こんにちは。三重県名張市の歯医者、桔梗が丘大門歯科医院の院長 大門弘治です。

「歯並びを治したいけれど、矯正専門の医院に行くべきか、通い慣れた歯医者さんに相談すべきか分からない」「虫歯の治療と矯正を別々の医院で受けるのは大変そう」——当院に通われる患者様から、このようなお悩みをよくお聞きします。

矯正治療は期間も費用もかかる大きな決断ですので、迷われるのは当然のことだと思います。

結論から申し上げますと、一般歯科で矯正治療を受ける最大のメリットは、「お口全体を一つの医院で、一貫して管理できること」にあります。

虫歯・歯周病の治療、定期的なメインテナンス、そして矯正治療までを同じ担当医が診ることで、治療の抜け漏れがなく、長期的に安定したお口の健康を守ることができます。

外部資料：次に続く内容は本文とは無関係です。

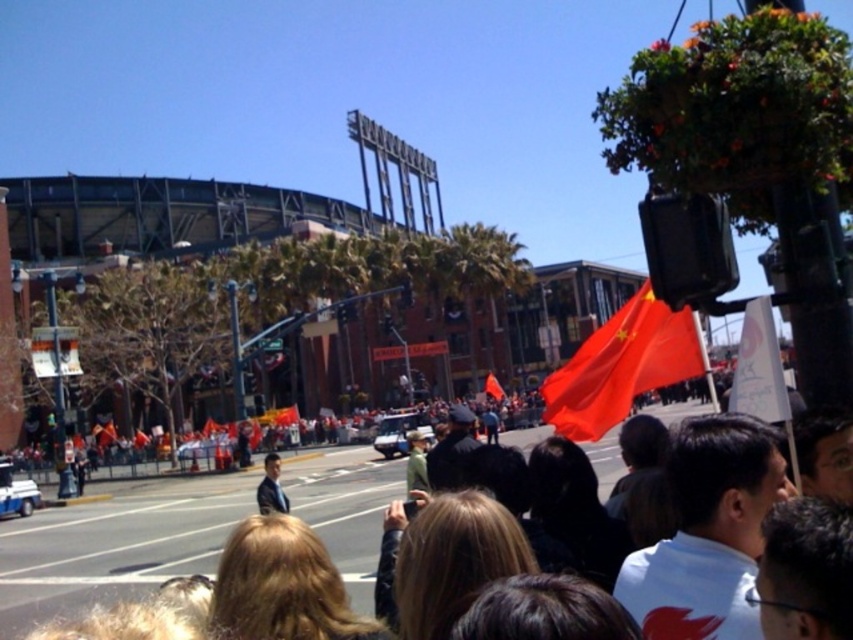
Question: Among these objects, which one is farthest from the camera?

Choices:
 (A) red matte flag at center
 (B) white matte shirt at center
 (C) red fabric flag at center
 (D) dark blue suit at center

Answer: (C)

Question: Is white cotton shirt at center wider than red fabric flag at center?

Choices:
 (A) yes
 (B) no

Answer: (A)

Question: Does white cotton shirt at center have a lesser width compared to white paper sign at upper right?

Choices:
 (A) yes
 (B) no

Answer: (B)

Question: Which object is positioned farthest from the white matte shirt at center?

Choices:
 (A) white paper sign at upper right
 (B) dark blue suit at center
 (C) red matte flag at center

Answer: (B)

Question: From the image, what is the correct spatial relationship of white paper sign at upper right in relation to red fabric flag at center?

Choices:
 (A) right
 (B) left

Answer: (A)

Question: Which point appears farthest from the camera in this image?

Choices:
 (A) (555, 410)
 (B) (286, 500)
 (C) (3, 577)
 (D) (764, 308)

Answer: (B)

このブログでは、名張市で長年地域の皆様のお口を診てきた歯科医師の視点から、一般歯科で行う矯正治療の定義、メリット・デメリット、治療の流れまで、詳しくお伝えします。

 

目次

・一般歯科で行う矯正治療とは?

・矯正専門医院と一般歯科の矯正治療のメリット・デメリット

・具体的な治療の流れ

・矯正治療を成功に導くための見解

・一般歯科の矯正治療に関するよくある質問(Q&A)

まとめ

 

1.一般歯科で行う矯正治療とは?

一般歯科で行う矯正治療とは、虫歯や歯周病の治療・予防を日常的に行う「かかりつけの歯科医院」が、お口全体の健康管理の一環として提供する歯列矯正のことと定義されます。

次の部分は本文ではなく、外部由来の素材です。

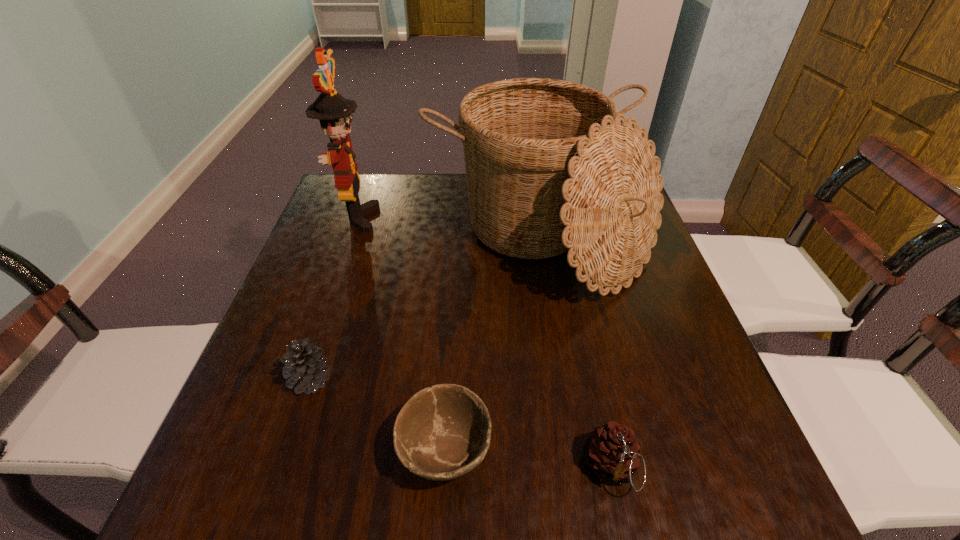
Identify the location of nutcracker positioned at the far edge. (334, 112).

You are a GUI agent. You are given a task and a screenshot of the screen. Output one action in this format:
    pyautogui.click(x=<x>, y=<y>)
    Task: Click on the basket that is at the far edge
    This screenshot has width=960, height=540.
    Given the screenshot: What is the action you would take?
    pyautogui.click(x=549, y=168)

You are a GUI agent. You are given a task and a screenshot of the screen. Output one action in this format:
    pyautogui.click(x=<x>, y=<y>)
    Task: Click on the pinecone that is at the near edge
    The width and height of the screenshot is (960, 540).
    Given the screenshot: What is the action you would take?
    pyautogui.click(x=612, y=452)

In order to click on bowl that is at the near edge in this screenshot , I will do `click(443, 432)`.

This screenshot has height=540, width=960. Find the location of `nutcracker at the left edge`. nutcracker at the left edge is located at coordinates (334, 112).

Image resolution: width=960 pixels, height=540 pixels. I want to click on pinecone that is at the left edge, so click(305, 365).

At what (x,y) coordinates should I click in order to perform the action: click on object positioned at the right edge. Please return your answer as a coordinate pair (x, y). Looking at the image, I should click on coord(549,168).

Identify the location of object situated at the far left corner. (334, 112).

Image resolution: width=960 pixels, height=540 pixels. Find the location of `object that is at the far right corner`. object that is at the far right corner is located at coordinates (549, 168).

You are a GUI agent. You are given a task and a screenshot of the screen. Output one action in this format:
    pyautogui.click(x=<x>, y=<y>)
    Task: Click on the vacant region at the near edge of the desktop
    
    Given the screenshot: What is the action you would take?
    pyautogui.click(x=612, y=492)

矯正治療そのものの仕組みは、専門医院でも一般歯科でも変わりません。歯に持続的な弱い力をかけると、歯の周囲の骨(歯槽骨)が「吸収」と「再生」を繰り返しながら、歯が少しずつ移動します。

この生体のメカニズムを利用して、ワイヤー矯正やマウスピース型矯正装置などで歯並び・噛み合わせを整えていきます。

では何が違うのかというと、「矯正を単独の治療として扱うか、お口全体の治療計画の中に位置づけるか」という視点の違いになります。

一般歯科の矯正治療では、次のような総合的な判断を同じ医院・同じ担当医が行います。

矯正を始める前に、虫歯や歯周病を治療しておくべきか

被せ物や詰め物の状態が、歯の移動に影響しないか

矯正中の虫歯リスクをどう管理するか(クリーニング・フッ素塗布など)

矯正後の噛み合わせを、将来の補綴(被せ物)治療とどう整合させるか

「歯並びも気になるけれど、虫歯も心配」という方にとって、これらを一箇所で完結できることは大きな安心材料になります。

 

2.矯正専門医院と一般歯科の矯正治療のメリット・デメリット

結論から申し上げますと、「矯正治療含めたお口全体の管理と通いやすさを重視するなら一般歯科」「極めて難易度の高い症例は矯正専門医院」というのが率直な整理です。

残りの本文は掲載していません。